Given text:
- - - - -

Harms of Interventions
We identified no studies that reported adverse events related to interventions designed to prevent or reduce illicit drug use or nonmedical use of prescription drugs among children and adolescents.
We conducted this systematic review to assist the USPSTF in updating its 2008 recommendation on screening and interventions for drug use among children and adolescents. Our review included 6 primary care–relevant studies examining the benefits of interventions designed to reduce substance use among children and adolescents who were not seeking or identified as needing specialty treatment. The studies varied considerably in terms of the included participants and reported outcomes, which limits our ability to draw conclusions from a body of evidence that is already limited by a small number of studies. Four of the 5 studies that measured marijuana use before and after the intervention found greater benefit in the intervention youths than in the control youths. None of the studies found benefit of the intervention on health, social, and legal outcomes at 6 months or later, which is not surprising given that the interventions focused on samples of children and adolescents who reported low levels of drug use in general. Three of the trials were not conducted in primary care settings, but because they were entirely computer-based we judged them to be potentially feasible for primary care. For example, a primary care provider or health care system could endorse such an intervention and provide a link to an online program.
The lack of research on behavioral interventions is probably heavily influenced by ethical and logistical issues related to including children as human subjects. These trials require assent from the child and permission from the parent or legal guardian22, which may influence recruitment. Youths may have little interest in participating in a research study if they perceive that their parents might learn about their substance use, regardless of any assurances of confidentiality23.
The results of our systematic review are similar to those of another recently published review on SBIRT for adolescent drug and alcohol use24. That review included RCTs examining 1 or more SBIRT components (screening, brief intervention [≤3 sessions], or referral to treatment) among participants aged 12 to 22 years. Despite including a wider range of settings (primary care, emergency departments, schools, and other community settings), the review included only 13 studies, most of which addressed brief interventions for alcohol use among adolescents seeking care in emergency departments. None of the included studies reported on the referral process used for individuals identified as needing specialty treatment, and none of the studies addressed the full spectrum of SBIRT. The review reported promising findings for brief interventions in primary care (based on 1 study) and universal screening within schools for substance use. We did not include the single primary care–based trial from this SBIRT review because it reported only 3-month follow-up and we required a minimum of 6 months. One of our included trials would probably have met inclusion criteria for the SBIRT review, but the trial seems to have been published after that review's search window ended16.

- - - - -

Information given:
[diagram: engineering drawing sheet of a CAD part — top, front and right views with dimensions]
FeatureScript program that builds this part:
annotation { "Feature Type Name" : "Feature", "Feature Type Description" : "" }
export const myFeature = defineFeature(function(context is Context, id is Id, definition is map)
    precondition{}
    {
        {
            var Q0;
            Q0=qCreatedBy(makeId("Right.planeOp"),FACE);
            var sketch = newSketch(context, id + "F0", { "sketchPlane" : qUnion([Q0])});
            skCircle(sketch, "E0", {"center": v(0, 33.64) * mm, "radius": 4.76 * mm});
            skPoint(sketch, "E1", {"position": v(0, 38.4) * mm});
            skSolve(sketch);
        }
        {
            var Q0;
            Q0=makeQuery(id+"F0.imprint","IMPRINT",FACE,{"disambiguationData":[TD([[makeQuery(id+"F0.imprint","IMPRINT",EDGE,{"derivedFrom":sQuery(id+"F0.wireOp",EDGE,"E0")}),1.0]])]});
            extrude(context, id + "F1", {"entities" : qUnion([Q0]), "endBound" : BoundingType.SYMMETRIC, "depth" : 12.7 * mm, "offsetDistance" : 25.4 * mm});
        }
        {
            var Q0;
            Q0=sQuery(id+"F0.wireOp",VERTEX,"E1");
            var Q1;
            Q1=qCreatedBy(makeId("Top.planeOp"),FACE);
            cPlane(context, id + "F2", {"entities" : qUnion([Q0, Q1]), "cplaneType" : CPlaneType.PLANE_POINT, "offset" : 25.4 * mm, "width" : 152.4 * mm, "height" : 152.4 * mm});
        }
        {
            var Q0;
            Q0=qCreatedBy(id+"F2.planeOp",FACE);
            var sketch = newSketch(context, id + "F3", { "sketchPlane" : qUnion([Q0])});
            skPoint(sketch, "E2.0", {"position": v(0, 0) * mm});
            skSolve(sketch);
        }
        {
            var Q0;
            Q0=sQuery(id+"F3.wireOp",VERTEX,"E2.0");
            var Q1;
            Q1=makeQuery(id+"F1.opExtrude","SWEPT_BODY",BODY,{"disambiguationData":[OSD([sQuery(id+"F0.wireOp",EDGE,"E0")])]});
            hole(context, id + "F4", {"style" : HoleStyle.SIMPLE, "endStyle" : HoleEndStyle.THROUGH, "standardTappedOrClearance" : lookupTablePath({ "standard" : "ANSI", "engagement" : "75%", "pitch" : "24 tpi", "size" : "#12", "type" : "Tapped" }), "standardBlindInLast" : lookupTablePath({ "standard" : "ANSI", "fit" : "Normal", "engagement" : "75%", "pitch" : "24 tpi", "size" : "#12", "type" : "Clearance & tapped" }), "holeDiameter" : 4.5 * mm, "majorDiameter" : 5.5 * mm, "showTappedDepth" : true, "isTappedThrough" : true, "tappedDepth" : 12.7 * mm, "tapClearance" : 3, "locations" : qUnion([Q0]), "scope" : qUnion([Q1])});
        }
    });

- - - - -

Work order: In the text on drug-use interventions for children and adolescents, why did the authors leave out the single primary care–based trial from the SBIRT review?

Result of this task: It reported only 3-month follow-up, and the authors required a minimum of 6 months.